Natürlich sind Tweets erst einmal nur ein paar Sätze in einem sozialen Netzwerk. Aber auch mir tut es gut, jetzt zu wissen, dass ich mit diesem Problem nicht alleine bin. Viele haben mir geschrieben, dass sie gar nicht wussten, dass so eine Regel existiert. Und um diese Situation irgendwann mal zu verbessern, ist es wichtig, dass es mehr Leuten bekannt wird.
Kanntest Du denn andere betroffene Kinder von Hartz-IV-Empfängern vorher?

:: DEINE AUFGABE ::
Gib jeden Satz aus dem vorliegenden Text wieder, in dem das Wort „dass“ vorkommt.

:: DATENBLOCK ::
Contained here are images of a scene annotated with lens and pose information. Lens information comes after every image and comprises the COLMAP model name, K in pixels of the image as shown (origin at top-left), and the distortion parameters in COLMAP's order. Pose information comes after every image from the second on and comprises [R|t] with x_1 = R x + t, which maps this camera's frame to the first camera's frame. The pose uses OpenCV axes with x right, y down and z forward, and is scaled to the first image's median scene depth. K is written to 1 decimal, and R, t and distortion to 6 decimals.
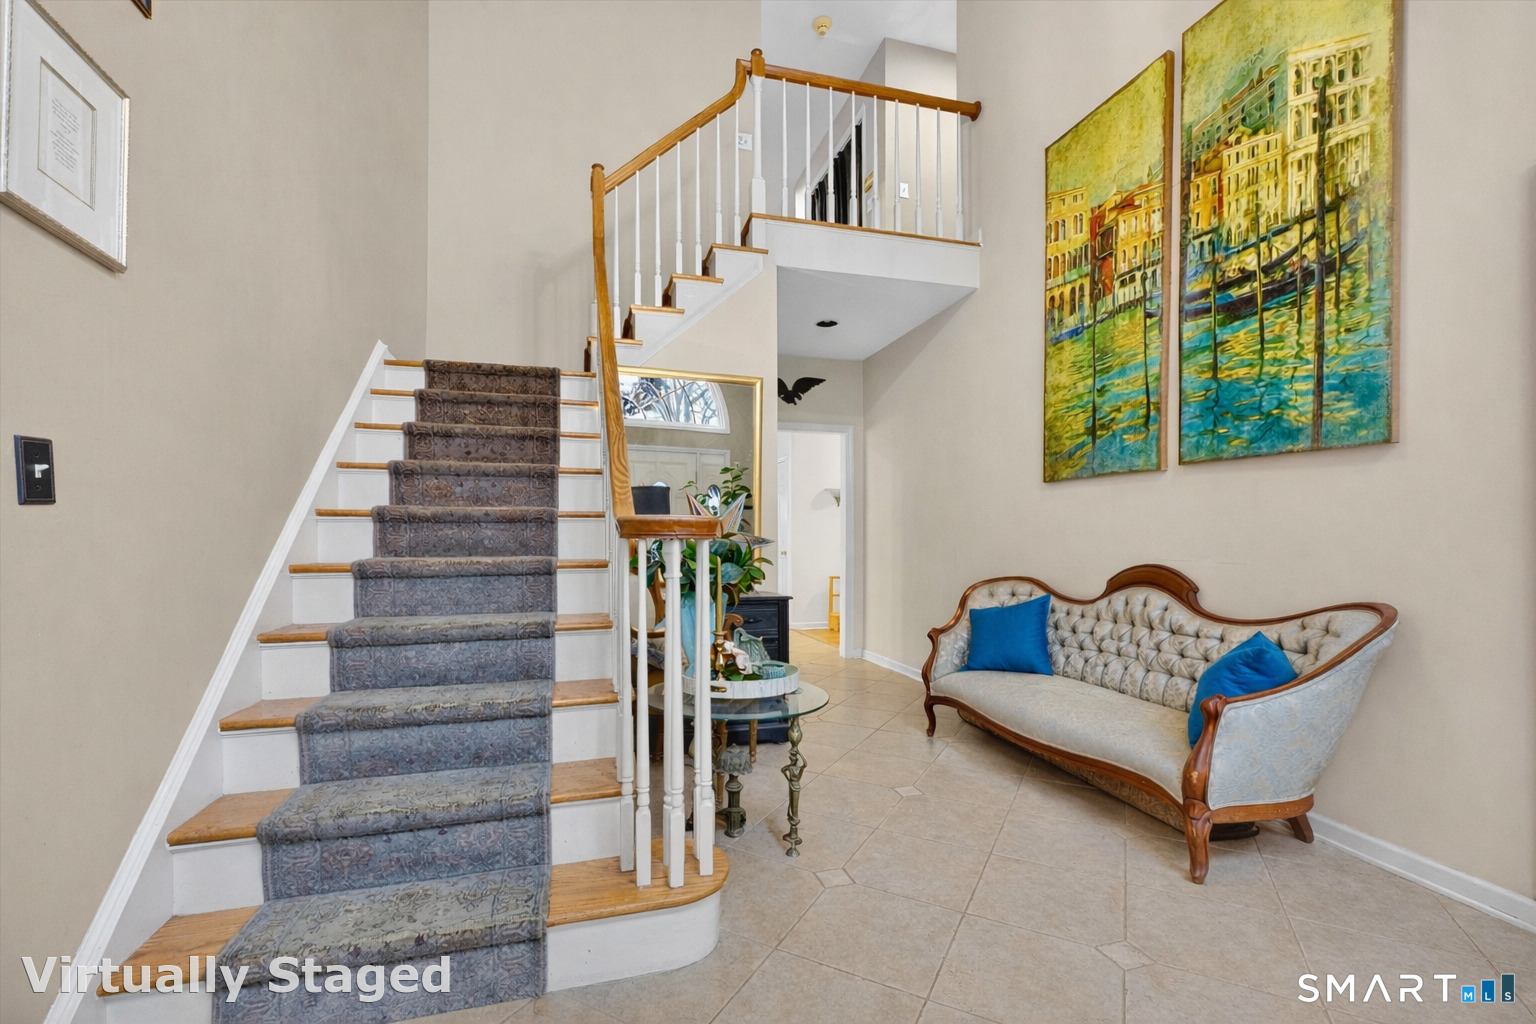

:: ERWARTETE AUSGABE ::
- Aber auch mir tut es gut, jetzt zu wissen, dass ich mit diesem Problem nicht alleine bin.
- Viele haben mir geschrieben, dass sie gar nicht wussten, dass so eine Regel existiert.
- Und um diese Situation irgendwann mal zu verbessern, ist es wichtig, dass es mehr Leuten bekannt wird.